Green Woodworking

Amana Society Forest

One of the things that I like about woodworking is that there are so many different ways to work wood. So if you’re adventurous, you can use hand tools to do almost all the work. Or even take it a step further and go back to the way they worked wood in the 19th century, and use old hand tools!

KnotI spent most of the day in woods outside Middle Amana, Iowa today splitting a six-foot section of veneer-grade white Oak. Man, was that a lot of work. You may remember that last spring, I took a ladderback chair building class at the John C. Campbell Folk School in North Carolina. During the class, we started out with a small quarter section of a red Oak tree and rived it into chair parts. All of the work of felling the tree and splitting it into quarter sections was done by the instructor for the class, Lyle Wheeler. Lyle is a big, burly guy and now I know how he got that way!

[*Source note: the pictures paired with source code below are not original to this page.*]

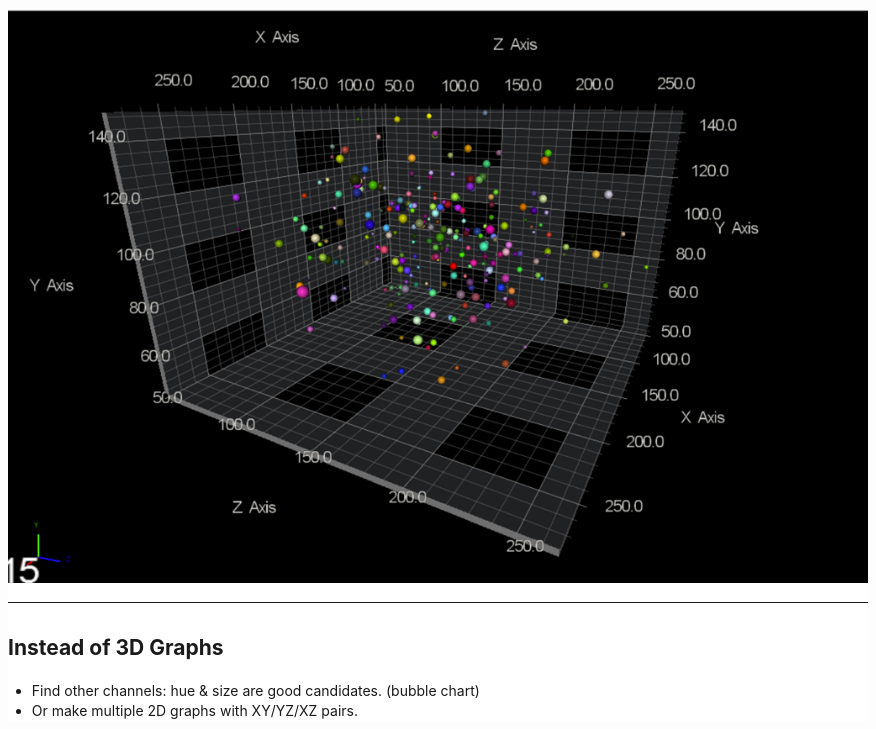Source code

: ![](3d-scatter.png)

---

## Instead of 3D Graphs

- Find other channels: hue & size are good candidates. (bubble chart)
- Or make multiple 2D graphs with XY/YZ/XZ pairs.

Anyway, I contacted Larry Gnewikow, forester for Amana Society Forestry. Larry manages the largest privately-owned hardwood forest in the state of Iowa and one of the largest in the midwest and he agreed to sell me a 5-6 foot section of white Oak. Larry and forester Tim Krauss were waiting for me at a clearing where they had been logging white Oak for a veneer factory in northeast Iowa. Normally, the factory takes 8-12 foot long logs, but Larry explained that occasionally they’ll find trees with only 5 or 6 feet of veneer-grade trunk that the factory won’t accept. Since that’s all I needed, I took the good stuff and the rest will most likely be sold for pallets. Note the knot about 6 feet up in the photo at left. That’s all it takes to get rejected.

Tim started by surveying the best location to fell the tree. Then he cut a notch on that side of the tree. Next, he removed the taper at the bottom of the trunk so that it wouldn’t roll around when I got ready to split it. Tim knows his work and it took less than 10 minutes (with chips flying everywhere!) for him to drop the tree and have it ready for the skid to pull it out to the clearing.